Log-Euclidean Signatures for Intrinsic Distances Between Unaligned Datasets
Shnitzer, Tal, Yurochkin, Mikhail, Greenewald, Kristjan, Solomon, Justin
The need for efficiently comparing and representing datasets with unknown alignment spans various fields, from model analysis and comparison in machine learning to trend discovery in collections of medical datasets.

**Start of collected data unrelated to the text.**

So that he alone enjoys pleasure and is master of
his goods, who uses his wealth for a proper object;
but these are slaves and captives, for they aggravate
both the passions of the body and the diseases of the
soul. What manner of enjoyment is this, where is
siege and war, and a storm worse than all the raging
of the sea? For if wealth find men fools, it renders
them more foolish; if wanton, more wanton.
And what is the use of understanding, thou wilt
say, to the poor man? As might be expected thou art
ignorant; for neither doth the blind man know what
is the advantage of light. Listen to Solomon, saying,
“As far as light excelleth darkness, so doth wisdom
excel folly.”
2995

We use manifold learning to compare the intrinsic geometric structures of different datasets by comparing their diffusion operators, symmetric positive-definite (SPD) matrices that relate to approximations of the continuous Laplace-Beltrami operator from discrete samples. Existing methods typically compare such operators in a pointwise manner or assume known data alignment. Instead, we exploit the Riemannian geometry of SPD matrices to compare these operators and define a new theoretically-motivated distance based on a lower bound of the log-Euclidean metric. Our framework facilitates comparison of data manifolds expressed in datasets with different sizes, numbers of features, and measurement modalities. Our log-Euclidean signature (LES) distance recovers meaningful structural differences, outperforming competing methods in various application domains.
Spatiotemporal Analysis Using Riemannian Composition of Diffusion Operators
Shnitzer, Tal, Wu, Hau-Tieng, Talmon, Ronen
Multivariate time-series have become abundant in recent years, as many data-acquisition systems record information through multiple sensors simultaneously. In this paper, we assume the variables pertain to some geometry and present an operator-based approach for spatiotemporal analysis. Our approach combines three components that are often considered separately: (i) manifold learning for building operators representing the geometry of the variables, (ii) Riemannian geometry of symmetric positive-definite matrices for multiscale composition of operators corresponding to different time samples, and (iii) spectral analysis of the composite operators for extracting different dynamic modes. We propose a method that is analogous to the classical wavelet analysis, which we term Riemannian multi-resolution analysis (RMRA). We provide some theoretical results on the spectral analysis of the composite operators, and we demonstrate the proposed method on simulations and on real data.